INPUT FOR THIS TASK:
((

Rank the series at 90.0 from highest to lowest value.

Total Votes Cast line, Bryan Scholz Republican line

))
((

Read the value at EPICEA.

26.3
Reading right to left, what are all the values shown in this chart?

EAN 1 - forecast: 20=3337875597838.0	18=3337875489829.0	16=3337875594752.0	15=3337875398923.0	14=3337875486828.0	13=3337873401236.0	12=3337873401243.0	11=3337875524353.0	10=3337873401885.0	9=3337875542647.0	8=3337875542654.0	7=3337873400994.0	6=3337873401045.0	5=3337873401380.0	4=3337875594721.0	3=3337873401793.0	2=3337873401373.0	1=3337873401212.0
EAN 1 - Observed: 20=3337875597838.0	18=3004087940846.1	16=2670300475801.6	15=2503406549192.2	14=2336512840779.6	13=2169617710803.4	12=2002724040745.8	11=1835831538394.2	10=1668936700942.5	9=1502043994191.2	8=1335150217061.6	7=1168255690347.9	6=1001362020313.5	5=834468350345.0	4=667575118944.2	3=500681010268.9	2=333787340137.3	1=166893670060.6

))
((

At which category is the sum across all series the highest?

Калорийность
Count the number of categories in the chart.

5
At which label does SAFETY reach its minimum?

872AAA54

))

WHAT TO WORK ON: Print the records from the line containing "Read the value at EPICEA." through the line containing "Reading right to", both included, and nothing more.

WRITTEN SOLUTION:
Read the value at EPICEA.

26.3
Reading right to left, what are all the values shown in this chart?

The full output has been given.